For decades, Ernie Singleton has been a guiding hand in the world of hip-hop and R&B, cultivating the careers of artists like Mary J. Blige and Bone Thugs-N-Harmony. His wrap sheet also includes a former job as President of Urban Music at MCA Records, an instrumental stint running Ruthless Records where he managed to keep the label from running itself into the ground after the death of its founder Eazy-E and 139 platinum and gold-selling albums to his credit.

Currently he runs his own shop in LA called Singleton Entertainment Group. But now, Forging commercial partnerships, pushing the DNA compilation to the finish line and marketing it are also on his agenda. He's been brought on as a senior consultant for Serious Pimp. Talking casually about his belief in what Young and his cohorts can do, he mentions a lot of interesting projects in the works that involve some major exposure for them, though he's pretty incessant about keeping details about upcoming performances and publicity events off the record for now. We have a feeling he might be really good at poker. Don't know why, just a guess.

What we do know, coming from Kutzner is that the Serious Pimp label and it's recording studio are going through some interesting changes.

“Curtis is trying to marry his current label [Young Entertainment] and stable of artists with Serious Pimp and and create his own division, so not a full-on collab he's still got control over his sound,” says Kutzner. In addition to officially adding Young and E-3 to his roster, Kutzner says he also plans to add acts such as the Misfits and Suicidal Tendencies. Crazy, right?

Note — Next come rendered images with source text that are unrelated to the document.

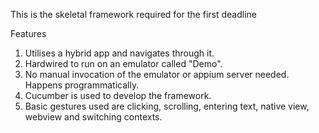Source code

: This is the skeletal framework required for the first deadline

Features
1.	Utilises a hybrid app and navigates through it.
2.	Hardwired to run on an emulator called "Demo".
3.	No manual invocation of the emulator or appium server needed. Happens programmatically.
4.	Cucumber is used to develop the framework.
5.	Basic gestures used are clicking, scrolling, entering text, native view, webview and switching contexts.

Recently, he's also opened up the Serious Pimp studios to paying recording artists to book studio time starting at a meager $50 an hour (with a 2-hour minimum) to 10-hour “lockout sessions” for $500. How that all plays into the foundation of what Serious Pimp is building remains to be seen. But for now, (as evidenced by the photos and tracks on the label's website) the top priority continues to be the sons of NWA. We'll keep you posted as the DNA project continues to unfold.